Er heiratete Wera Wassiljewna Spechina (1894–1942), die im Sekretariat der Zeitschrift Schisn iskusstwa arbeitete.[3]
Im Jahr 1941 verlor Lapschin das Augenlicht. Im Jahr darauf verhungerte er während der Leningrader Blockade,[1] auch seine Frau starb.
Werk
Lapschin schuf zunächst vorwiegend Werke der Angewandten Kunst, gestaltete Bücher, Porzellan, Theater- und Gebäudedekorationen. Bekanntheit erlangte vor allem durch seine Arbeiten im Bereich Buchgrafik. Er illustrierte vorwiegend Reiseliteratur und geschichtliche Abhandlungen zur Wissenschaft und Technik, aber auch Kinderliteratur, für die er ein eigenes Illustrationskonzept entwickelte. Sein Stil war sehr reduziert und vereinfachend, unter experimentellem Einsatz von Farben. Häufig arbeitete er mit dem Autor M. Ilin (Pseudonym von Ilja Marschak, jüngerer Bruder von Samuil Marschak) zusammen. Zu seinen wichtigsten Werken gehört die Illustration von The Travels of Marco Polo (1934), für das er den ersten Preis unter 400 Bewerbern bei einem Wettbewerb des New Yorker Limited Editions Club gewann.
Ab der zweiten Hälfte der 1930er Jahre wandte sich Lapschin der (Öl)-Malerei und (Aquarell-)Zeichnungen zu. Vorwiegend stellte er Landschaften, z. B. kolorierte Stadtansichten von Leningrad, dar.
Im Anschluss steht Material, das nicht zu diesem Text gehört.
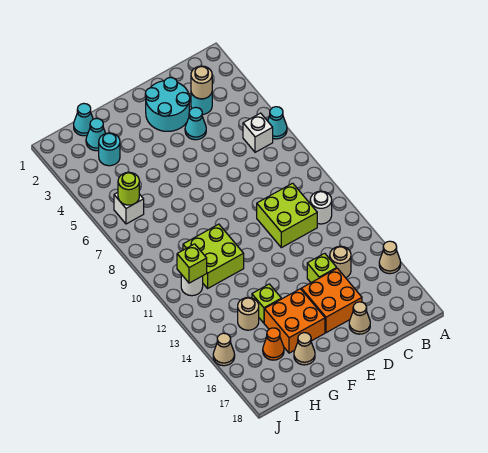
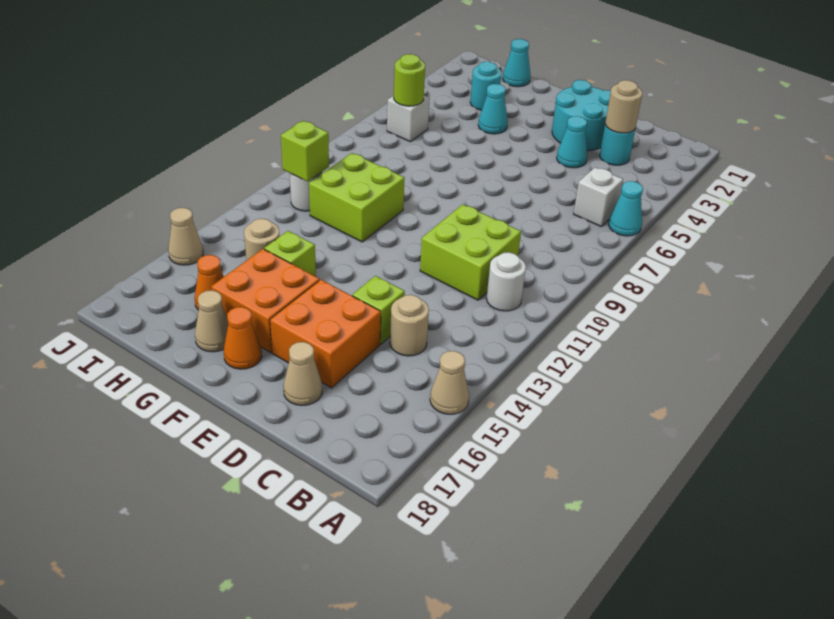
none -> orange 1x1 cone [224,307,262,369]
cyan 1x1 cone [86,118,106,151] -> cyan 1x1 cone moved to [478,84,508,134]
Werke von Lapschin befinden sich unter anderem im Kunstmuseum Tscheboksary, der Tretjakow-Galerie und Puschkin-Museum in Moskau, sowie im Russischen Museum und Museum für Stadtgeschichte in St. Petersburg.[1]
Ausstellungen (Auswahl)
- 1913: „Mišen'; Futuristy, lučisty, primitiv“ in Moskau (als Lopatin)
- 1922: 1. Russische Kunst-Ausstellung in der Galerie van Diemen, Berlin
- 1925: Exposition internationale des Arts Décoratifs et industriels modernes, Paris (Goldmedaille für ein nach Lapschins Entwürfen bemaltes Service Beloe s rozovym)
- 1927: Internationale Buchkunst-Ausstellung, Leipzig
- 2005: Galerie Art-Diwasch, Moskau (Einzelausstellung, mit Katalog/Biografie)
Literatur
- A. Parygin, Nikolaj Lapšin // Allgemeines Künstlerlexikon Die Bildenden Künstler. — Walter de Gruyter. — Band 83 — 2014.
Einzelnachweise
- Aleksej Borisovič Parygin: Lapšin, Nikolaj Fedorovič. In: Allgemeines Künstlerlexikon. Die Bildenden Künstler aller Zeiten und Völker (AKL). Band 83, de Gruyter, Berlin 2014, ISBN 978-3-11-023188-5, S. 190.
- Nikolai Fjodorowitsch Lapschin In: Christoph Vitali: Die grosse Utopie: die russische Avantgarde, 1915-1932. Schirn Kunsthalle Frankfurt, 1992, S. 751.
- Lapschin Nikolai Fedorowitsch, 1891-1942. Galereia Art-Diwasch, g. Moskwa, 18 janwarja - 6 marta 2005. Skorpion, Moskau 2005, ISBN 5-86408-115-9, S. 7.